== Segment start ==
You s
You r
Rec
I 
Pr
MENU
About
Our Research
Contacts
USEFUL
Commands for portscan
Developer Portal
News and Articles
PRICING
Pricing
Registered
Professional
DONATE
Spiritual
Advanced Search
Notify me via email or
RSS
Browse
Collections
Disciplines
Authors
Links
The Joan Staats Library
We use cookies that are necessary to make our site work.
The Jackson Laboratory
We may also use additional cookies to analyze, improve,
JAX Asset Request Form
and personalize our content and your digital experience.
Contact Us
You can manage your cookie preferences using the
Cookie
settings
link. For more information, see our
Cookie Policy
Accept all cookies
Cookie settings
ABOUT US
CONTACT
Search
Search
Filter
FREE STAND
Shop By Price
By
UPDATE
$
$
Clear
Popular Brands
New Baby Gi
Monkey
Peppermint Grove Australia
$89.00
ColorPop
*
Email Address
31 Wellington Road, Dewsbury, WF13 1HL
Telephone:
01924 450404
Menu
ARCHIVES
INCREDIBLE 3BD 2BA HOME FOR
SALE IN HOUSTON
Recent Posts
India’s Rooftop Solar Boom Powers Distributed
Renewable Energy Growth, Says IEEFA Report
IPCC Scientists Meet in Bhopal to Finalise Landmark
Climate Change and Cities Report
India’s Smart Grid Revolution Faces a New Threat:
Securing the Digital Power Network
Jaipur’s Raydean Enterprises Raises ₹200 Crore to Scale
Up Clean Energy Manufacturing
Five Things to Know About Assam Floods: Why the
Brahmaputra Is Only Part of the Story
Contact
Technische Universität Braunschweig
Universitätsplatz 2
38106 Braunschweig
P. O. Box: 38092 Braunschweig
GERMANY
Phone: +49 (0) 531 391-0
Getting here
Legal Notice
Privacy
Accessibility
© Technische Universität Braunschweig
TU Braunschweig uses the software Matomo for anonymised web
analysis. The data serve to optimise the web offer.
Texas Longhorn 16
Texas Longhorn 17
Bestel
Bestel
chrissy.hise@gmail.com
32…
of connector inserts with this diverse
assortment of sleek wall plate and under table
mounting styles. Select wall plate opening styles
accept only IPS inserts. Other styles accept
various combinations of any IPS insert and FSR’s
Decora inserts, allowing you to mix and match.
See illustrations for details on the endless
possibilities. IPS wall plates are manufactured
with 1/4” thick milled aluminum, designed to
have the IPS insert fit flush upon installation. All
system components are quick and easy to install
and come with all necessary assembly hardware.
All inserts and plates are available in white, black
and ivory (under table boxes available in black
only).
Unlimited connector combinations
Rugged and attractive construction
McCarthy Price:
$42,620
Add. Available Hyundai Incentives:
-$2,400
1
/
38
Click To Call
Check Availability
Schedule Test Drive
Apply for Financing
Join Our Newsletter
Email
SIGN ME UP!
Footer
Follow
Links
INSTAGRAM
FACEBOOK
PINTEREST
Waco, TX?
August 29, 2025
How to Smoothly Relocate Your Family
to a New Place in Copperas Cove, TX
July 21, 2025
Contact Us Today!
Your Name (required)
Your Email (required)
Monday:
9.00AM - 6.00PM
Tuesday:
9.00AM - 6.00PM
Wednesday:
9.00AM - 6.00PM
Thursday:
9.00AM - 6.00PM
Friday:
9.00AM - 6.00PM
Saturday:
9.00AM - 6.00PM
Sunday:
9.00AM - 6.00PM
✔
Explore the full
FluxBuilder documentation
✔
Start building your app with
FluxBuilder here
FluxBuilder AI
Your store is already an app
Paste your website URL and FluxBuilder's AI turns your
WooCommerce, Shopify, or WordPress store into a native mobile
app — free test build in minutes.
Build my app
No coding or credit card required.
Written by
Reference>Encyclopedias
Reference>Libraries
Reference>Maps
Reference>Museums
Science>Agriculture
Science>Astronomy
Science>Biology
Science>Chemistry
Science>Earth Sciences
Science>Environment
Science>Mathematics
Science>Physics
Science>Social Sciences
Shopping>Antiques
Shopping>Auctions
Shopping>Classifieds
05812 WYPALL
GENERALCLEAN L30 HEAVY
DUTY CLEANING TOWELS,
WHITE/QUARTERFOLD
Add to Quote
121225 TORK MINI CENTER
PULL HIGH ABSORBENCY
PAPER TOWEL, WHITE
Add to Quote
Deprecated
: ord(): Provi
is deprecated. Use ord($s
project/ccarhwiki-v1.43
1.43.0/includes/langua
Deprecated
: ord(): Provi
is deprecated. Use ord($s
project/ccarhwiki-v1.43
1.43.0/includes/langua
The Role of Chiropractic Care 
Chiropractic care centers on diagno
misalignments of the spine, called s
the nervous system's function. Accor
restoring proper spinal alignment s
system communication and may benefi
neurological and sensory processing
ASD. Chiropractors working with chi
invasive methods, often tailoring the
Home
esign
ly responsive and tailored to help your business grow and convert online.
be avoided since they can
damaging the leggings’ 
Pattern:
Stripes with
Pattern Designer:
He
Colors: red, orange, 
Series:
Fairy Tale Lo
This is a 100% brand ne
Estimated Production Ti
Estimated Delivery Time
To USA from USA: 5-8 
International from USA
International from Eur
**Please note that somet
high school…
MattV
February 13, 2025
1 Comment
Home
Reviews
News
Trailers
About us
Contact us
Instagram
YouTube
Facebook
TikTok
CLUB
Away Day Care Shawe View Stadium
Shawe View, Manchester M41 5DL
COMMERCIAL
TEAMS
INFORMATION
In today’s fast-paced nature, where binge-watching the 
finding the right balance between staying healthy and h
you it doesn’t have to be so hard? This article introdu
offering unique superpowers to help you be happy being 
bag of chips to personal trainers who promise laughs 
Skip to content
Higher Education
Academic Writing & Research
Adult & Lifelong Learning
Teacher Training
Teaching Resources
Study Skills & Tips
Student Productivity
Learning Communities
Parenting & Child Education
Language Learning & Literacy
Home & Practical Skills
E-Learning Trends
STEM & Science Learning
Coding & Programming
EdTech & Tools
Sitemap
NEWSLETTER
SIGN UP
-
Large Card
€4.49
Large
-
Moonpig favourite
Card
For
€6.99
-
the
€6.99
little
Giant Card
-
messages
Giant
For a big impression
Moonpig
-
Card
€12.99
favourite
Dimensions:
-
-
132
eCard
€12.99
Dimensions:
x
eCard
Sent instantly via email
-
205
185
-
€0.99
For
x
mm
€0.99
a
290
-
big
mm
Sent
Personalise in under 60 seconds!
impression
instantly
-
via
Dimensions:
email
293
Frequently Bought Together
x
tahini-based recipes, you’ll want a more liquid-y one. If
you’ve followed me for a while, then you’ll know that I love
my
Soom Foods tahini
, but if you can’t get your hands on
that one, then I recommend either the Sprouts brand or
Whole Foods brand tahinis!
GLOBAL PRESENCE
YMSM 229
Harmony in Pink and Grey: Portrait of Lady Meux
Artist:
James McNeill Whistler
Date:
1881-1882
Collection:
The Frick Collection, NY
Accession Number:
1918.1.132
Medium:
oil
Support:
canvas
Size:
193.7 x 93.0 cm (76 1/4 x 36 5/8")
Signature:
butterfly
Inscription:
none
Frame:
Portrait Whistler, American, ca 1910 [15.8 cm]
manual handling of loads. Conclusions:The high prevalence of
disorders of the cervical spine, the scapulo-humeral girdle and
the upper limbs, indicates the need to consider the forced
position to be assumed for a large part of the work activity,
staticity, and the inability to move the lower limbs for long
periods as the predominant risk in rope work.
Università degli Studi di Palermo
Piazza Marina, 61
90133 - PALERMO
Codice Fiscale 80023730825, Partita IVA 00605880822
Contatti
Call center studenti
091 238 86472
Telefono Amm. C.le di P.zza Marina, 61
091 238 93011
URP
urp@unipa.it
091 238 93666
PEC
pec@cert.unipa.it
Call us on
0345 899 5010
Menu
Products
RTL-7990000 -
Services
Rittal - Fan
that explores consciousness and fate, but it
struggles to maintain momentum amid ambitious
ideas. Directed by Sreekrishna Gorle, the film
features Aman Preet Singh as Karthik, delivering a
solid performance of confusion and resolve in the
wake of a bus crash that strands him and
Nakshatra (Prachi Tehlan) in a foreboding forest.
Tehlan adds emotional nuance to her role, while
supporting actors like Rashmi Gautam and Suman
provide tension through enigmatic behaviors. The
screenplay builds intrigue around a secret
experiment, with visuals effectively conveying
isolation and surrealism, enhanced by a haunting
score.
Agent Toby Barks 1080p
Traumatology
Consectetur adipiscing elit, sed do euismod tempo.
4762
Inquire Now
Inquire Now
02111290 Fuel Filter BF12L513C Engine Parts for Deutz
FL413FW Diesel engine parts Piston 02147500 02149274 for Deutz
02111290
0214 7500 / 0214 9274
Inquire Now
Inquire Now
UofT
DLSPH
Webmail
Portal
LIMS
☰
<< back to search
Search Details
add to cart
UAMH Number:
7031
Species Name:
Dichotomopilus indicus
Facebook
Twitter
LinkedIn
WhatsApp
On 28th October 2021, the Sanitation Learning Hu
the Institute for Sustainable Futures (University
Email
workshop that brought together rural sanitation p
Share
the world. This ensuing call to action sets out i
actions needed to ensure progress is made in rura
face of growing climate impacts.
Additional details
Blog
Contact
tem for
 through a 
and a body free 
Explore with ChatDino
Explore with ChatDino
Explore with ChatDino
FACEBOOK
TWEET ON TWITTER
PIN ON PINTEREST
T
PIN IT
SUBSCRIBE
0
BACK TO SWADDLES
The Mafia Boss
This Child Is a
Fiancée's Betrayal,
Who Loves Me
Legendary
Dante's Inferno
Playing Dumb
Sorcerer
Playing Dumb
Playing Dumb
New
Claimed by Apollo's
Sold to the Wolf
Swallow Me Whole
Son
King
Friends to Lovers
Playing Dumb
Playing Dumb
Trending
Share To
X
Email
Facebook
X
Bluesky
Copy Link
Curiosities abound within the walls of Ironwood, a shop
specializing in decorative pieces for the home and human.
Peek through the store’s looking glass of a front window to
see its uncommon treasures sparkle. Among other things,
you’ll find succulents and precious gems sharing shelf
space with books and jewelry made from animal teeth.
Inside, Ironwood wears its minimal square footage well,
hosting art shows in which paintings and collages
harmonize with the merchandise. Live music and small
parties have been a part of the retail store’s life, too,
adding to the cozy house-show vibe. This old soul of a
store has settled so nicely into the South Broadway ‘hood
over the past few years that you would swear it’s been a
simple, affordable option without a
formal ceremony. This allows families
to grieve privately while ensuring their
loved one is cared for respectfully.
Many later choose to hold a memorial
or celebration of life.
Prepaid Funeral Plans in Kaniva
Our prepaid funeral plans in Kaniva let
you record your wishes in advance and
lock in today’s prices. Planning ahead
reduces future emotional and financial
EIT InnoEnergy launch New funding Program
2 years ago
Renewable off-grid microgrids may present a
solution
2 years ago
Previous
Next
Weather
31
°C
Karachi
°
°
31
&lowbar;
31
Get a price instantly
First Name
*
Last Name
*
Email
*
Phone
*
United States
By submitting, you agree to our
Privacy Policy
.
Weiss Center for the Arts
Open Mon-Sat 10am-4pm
== Segment end ==
### Exercise brief
The expected answer is a copy of each line in the records that holds the word "Filter".

### Output for this task
Filter
02111290 Fuel Filter BF12L513C Engine Parts for Deutz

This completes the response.